There is plenty of fraud and corruption in the world, even in the halls of science. No one has a monopoly. But there are some hot spots that deserve specific attention. Recently significant concerns have been raised about the published research of Xuetao Cao, a Chinese Immunologist. This story is newsworthy because Cao is not just any immunologist – he is also the President of Nankai University, in Tianjin, China. But more to the point – he is the Chairman of research integrity in all Chinese research. When your head of research integrity is exposed for massive scientific fraud, you have a problem.

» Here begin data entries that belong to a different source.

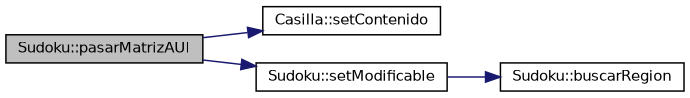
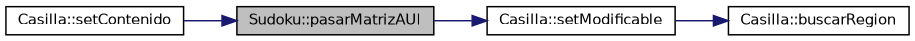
  digraph {
    rankdir=LR
    node [color=black fillcolor=white fontname=Helvetica fontsize=10 shape=record style=filled]
    edge [color=midnightblue fontname=Helvetica fontsize=10 labelfontname=Helvetica labelfontsize=10 style=solid]
    n1 [fillcolor=grey75 fontcolor=black height=0.2 label="Sudoku::pasarMatrizAUI" width=0.4]
    n2 [height=0.2 label="Casilla::setContenido" width=0.4]
-   n3 [height=0.2 label="Sudoku::setModificable" width=0.4]
-   n4 [height=0.2 label="Sudoku::buscarRegion" width=0.4]
-   n1 -> n2
+   n3 [height=0.2 label="Casilla::setModificable" width=0.4]
+   n4 [height=0.2 label="Casilla::buscarRegion" width=0.4]
+   n2 -> n1
    n1 -> n3
    n3 -> n4
  }
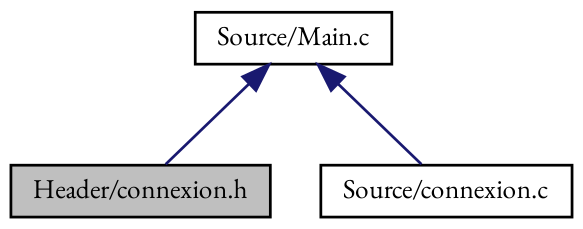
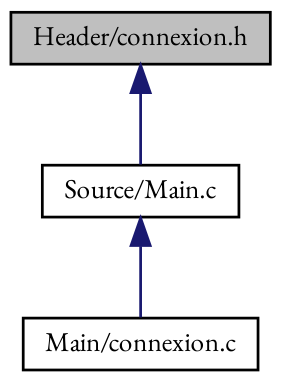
  digraph {
    fontname="EB Garamond"
    node [color=black fillcolor=white fontname="EB Garamond" fontsize=10 shape=record style=filled]
    edge [color=midnightblue dir=back fontname="EB Garamond" fontsize=10 labelfontname=Helvetica labelfontsize=10 style=solid]
    n1 [fillcolor=grey75 fontcolor=black height=0.2 label="Header/connexion.h" width=0.4]
    n2 [height=0.2 label="Source/Main.c" width=0.4]
-   n3 [height=0.2 label="Source/connexion.c" width=0.4]
-   n2 -> n1
+   n3 [height=0.2 label="Main/connexion.c" width=0.4]
+   n1 -> n2
    n2 -> n3
  }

Here is a thorough treatment of the evidence for fraud, which covers over 50 published papers. The fabrication of data was noticed because much of it has to do with pictures, of either western blots, gels, flow cytometry images, and microscopy images. There appears to be two general types of fabrication going on. One type results from sending the same sample multiple times through analysis, but treating the data as if it came from different samples. In this case the resulting imaging will be strikingly similar in pattern, but not identical. The second type of fabrication is to simply photoshop copy and paste images.
Either way, the resulting data fabrication is undeniable once it is noticed. The images are simply too similar (and again, sometimes identical) to be genuine data. Once researchers started pouring through Cao’s other papers, the extensive fraud became obvious. When confronted with this revelation online, Cao responded by first standing behind his work, then stating:
Nevertheless, there is no excuse for any lapse in supervision or laboratory leadership and the concerns you raised serve as a fresh reminder to me just how important my role and responsibility are as mentor, supervisor, and lab leader; and how I might have fallen short.
Wow – you see what he just did there? He simultaneously apologized and took responsibility, but only for failure of supervision. So essentially he is throwing all of the people who work for him under the bus. Either way, however, this is really bad for Cao. Even in the best case scenario, all the fraud was perpetrated by others under his watch. Keep in mind, he is in charge of research integrity for all of China, but apparently can’t keep an eye on his own lab. There are certainly famous cases where research assistants were the ones perpetrating the fraud. Another immunologist, Jacques Benveniste, claimed to have evidence of immunological activity from high “homeopathic” dilutions. An investigation found his results to be highly unreliable at least, and likely straight-up fraudulent (although may have been do to really sloppy techniques and bias). But it also appears that the positive results all seemed to come from one lab assistant, Elizabeth Davenas – certainly a disturbing pattern.
Perhaps a similar pattern will emerge from Cao’s lab, but it seems unlikely that an overzealous assistant can be responsible for data fabrication in 50 published studies. This is clearly a systemic problem.